His tongue encircled her nipple, a slow tease of sensation that intensified her breathless pleasure. “Believe me, it is.”

“What about your injury?” she asked, her muscles tightening.

He raised his head and kissed her wetly on the mouth. She moaned again. “What injury?” he asked, managing to sound guileless and wicked at once. “You have a beautiful body, Emma Boscastle, and a keen mind. I kept looking at you today during the wedding.”

“Because of my mind or my body?” she whispered wryly, wondering why his confession should scandalize her when what he was doing was far worse. Her nipples stiffened impudently against his mouth. She was practically offering herself, her breasts at least, to his advances.

“Both,” he answered with a fleeting smile. “You appealed to me. That is all I know.”

“You desired me…at the wedding?”

“Yes,” he said, hesitating only slightly. “Does that offend you?”

“In front of witnesses?” Her voice was almost inaudible. The clamoring in her body drowned out everything else, the measure of her breath, the deep ticking of her pulses.

He was taking soft, sensual bites of her breasts, and she seemed unable to discourage him. Thick warm fluid lubricated the folds of her sex. She could only imagine what it would feel like for his agile swordsman’s hand to touch her there, to penetrate her aching recesses.

“It’s too much,” she said in a raw voice, her spine bowing.

“I have to be honest,” he murmured, “it’s not enough for me.”

She swallowed. “There is such a thing as being too honest.

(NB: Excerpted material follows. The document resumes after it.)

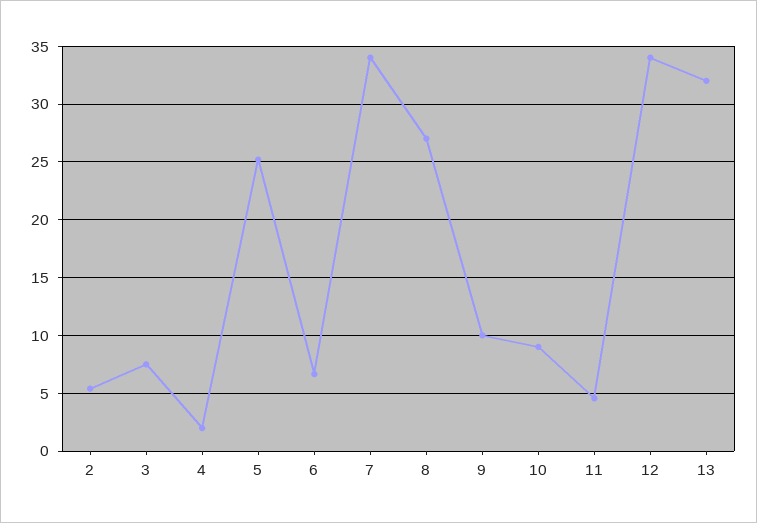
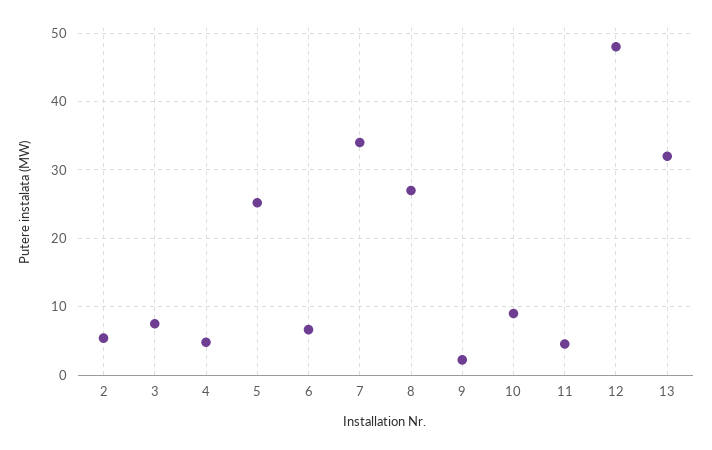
4: 2 -> 5
9: 10 -> 2
12: 34 -> 48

Certain thoughts shouldn’t be expressed.”

He appeared to ponder this, but obviously at no great concern, for his attention soon returned to kissing her throat and nibbling tenderly at her breasts again. “I disagree,” he said in a low disarming voice. “We are both of us past the age of indecision—and both of us have made love before.”

“Certainly not with each other.”

“Isn’t that what makes this all the more tempting?” he challenged quietly.

Tempting.

“I’m a widow,” she whispered. “That part of my life is over.”

“You’re a woman, Emma. That won’t ever change.”

She felt a bittersweet little twist of acknowledgment, of longing. “It has.”

“I do not remember ever being this attracted to a woman before,” he said thickly.

His hand drifted from her hip to the hollow between her thighs. She bit back a sob. His touch, or lack of it, was torture. Her cleft pulsed in silent need. She dared not move.

She glanced down, realizing her legs were bare, and her gown was bunched around her hips. How different they were. How carelessly this man sinned while she diligently pounded sin with her bare fists back into the gutter where it belonged.

In fact, she could imagine her students’ exclamations of wicked glee if they could see her now. Emma Boscastle in bed with a dashing aristocrat, having merrily abandoned all the principles that not only the academy represented but those she had made personal sacrifices to uphold.

“I am at your mercy, madam,” he said unexpectedly into the lengthening silence.

She gazed up at his beautiful face with cynical resolve. “At my mercy?” she asked faintly.

“I think I’ve lost my senses,” he whispered, his voice penitent.

“Well, you certainly won’t find them under my gown.”

He laughed and slid his large arms around her waist. “Emma, oh, Emma. I’m dying of desire for you. Why do you have to be a Boscastle?”

“I’ve asked myself that same question on many occasions.”

He slid his hand up her belly to her neck and undid the buttons of her gown. Her soft white breasts swelled, the pink rims peeping above the silk.